> **EXERCISE DETAILS**
Look for the word "drag" in the data below, and copy every line that holds it.

▽

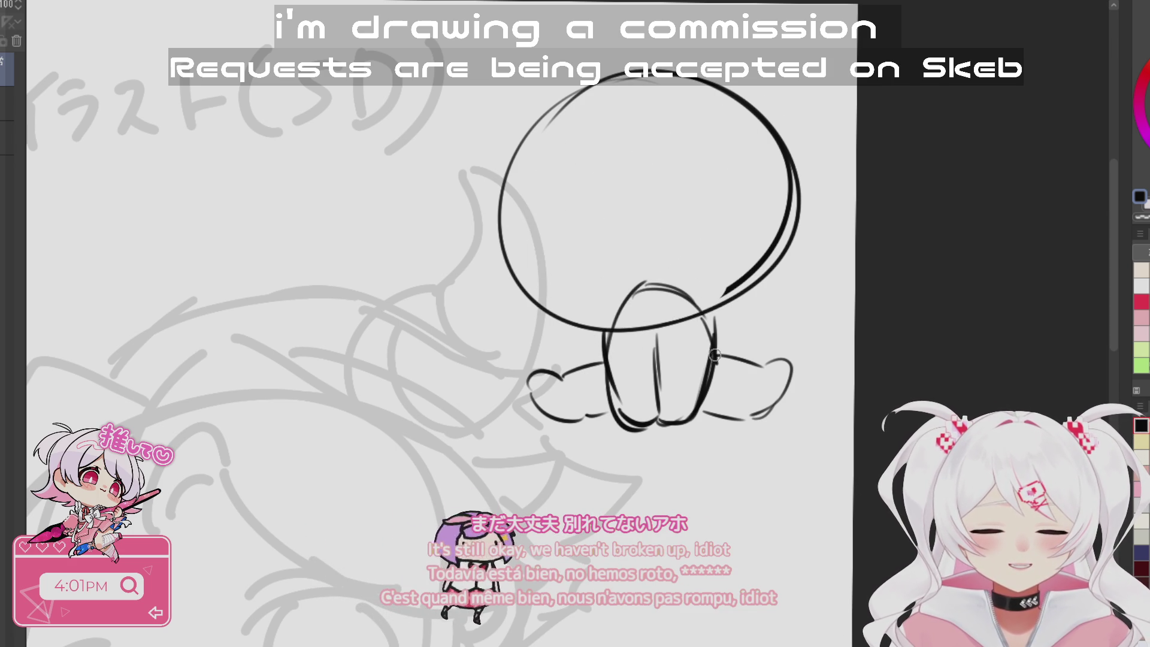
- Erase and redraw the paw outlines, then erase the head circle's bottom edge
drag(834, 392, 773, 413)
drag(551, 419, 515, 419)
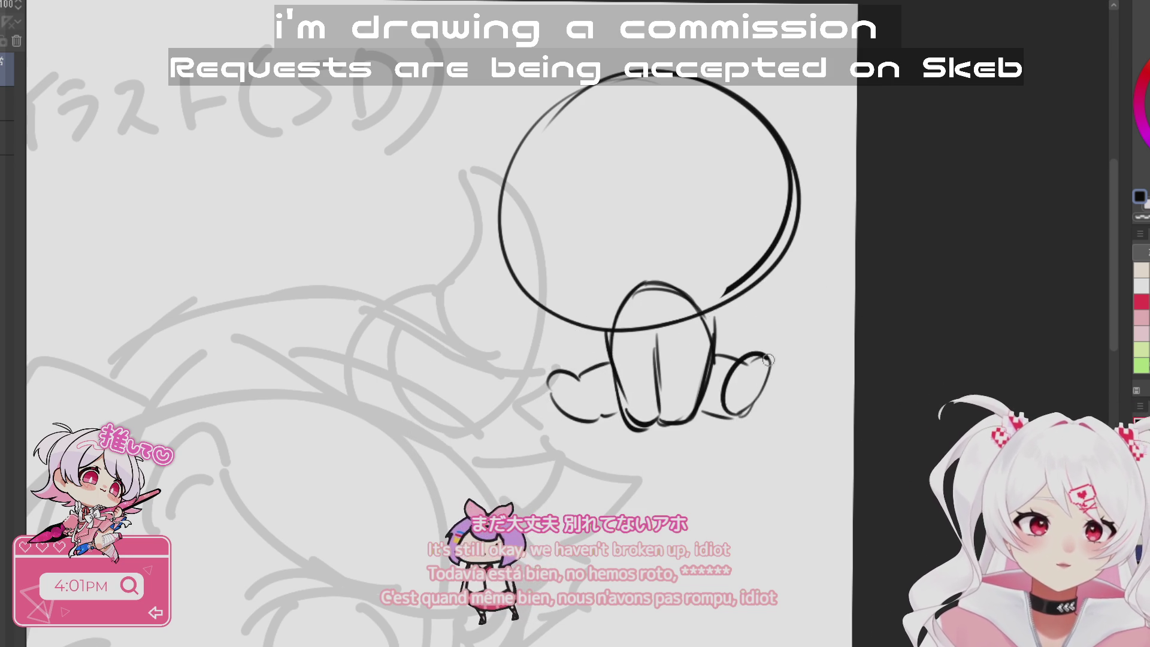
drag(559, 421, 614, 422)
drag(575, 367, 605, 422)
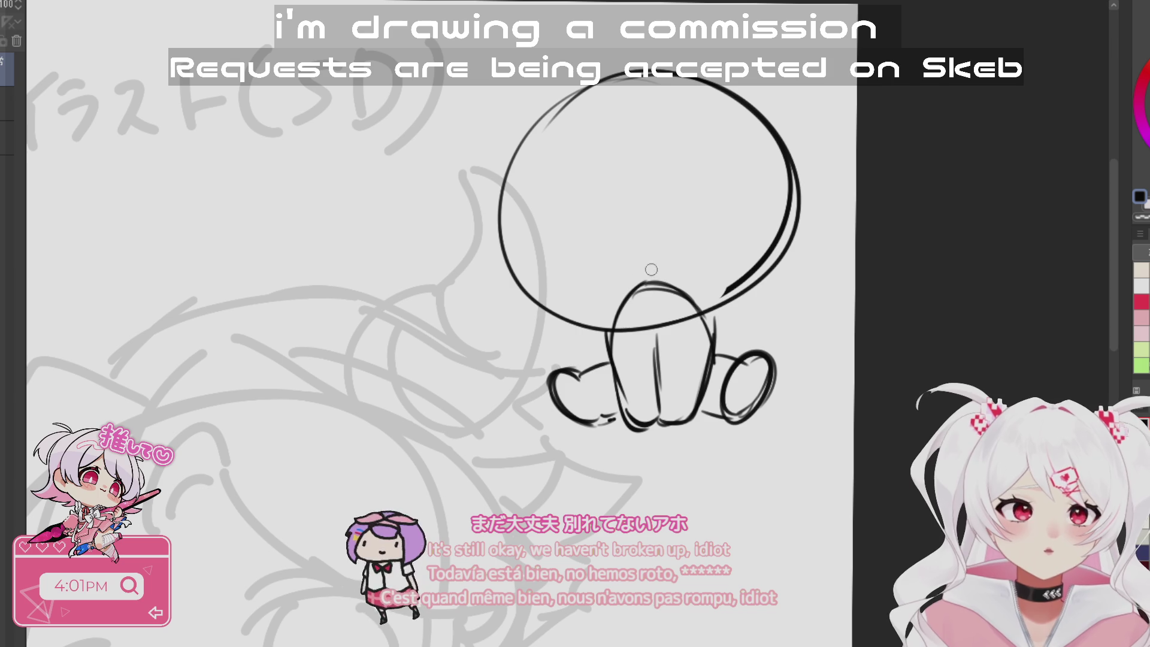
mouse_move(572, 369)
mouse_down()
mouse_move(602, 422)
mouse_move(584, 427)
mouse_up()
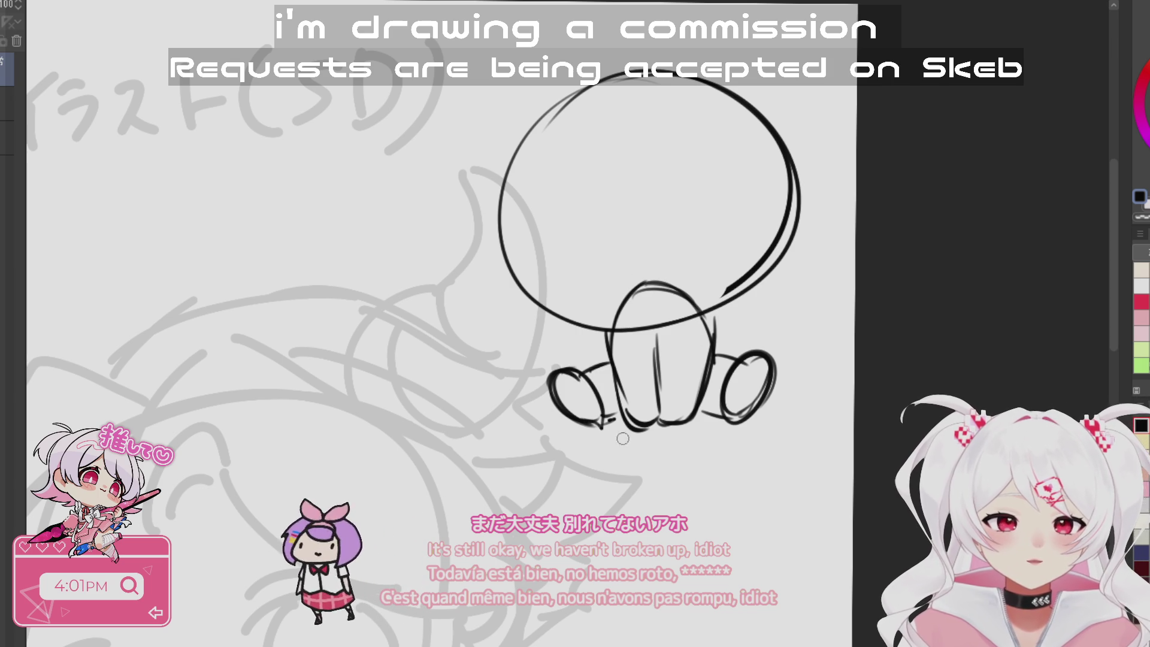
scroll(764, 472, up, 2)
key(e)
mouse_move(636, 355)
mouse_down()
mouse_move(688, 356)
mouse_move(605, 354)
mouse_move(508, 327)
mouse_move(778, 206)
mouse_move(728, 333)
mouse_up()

△

> **REPLY TO THE EXERCISE**
drag(834, 392, 773, 413)
drag(551, 419, 515, 419)
drag(559, 421, 614, 422)
drag(575, 367, 605, 422)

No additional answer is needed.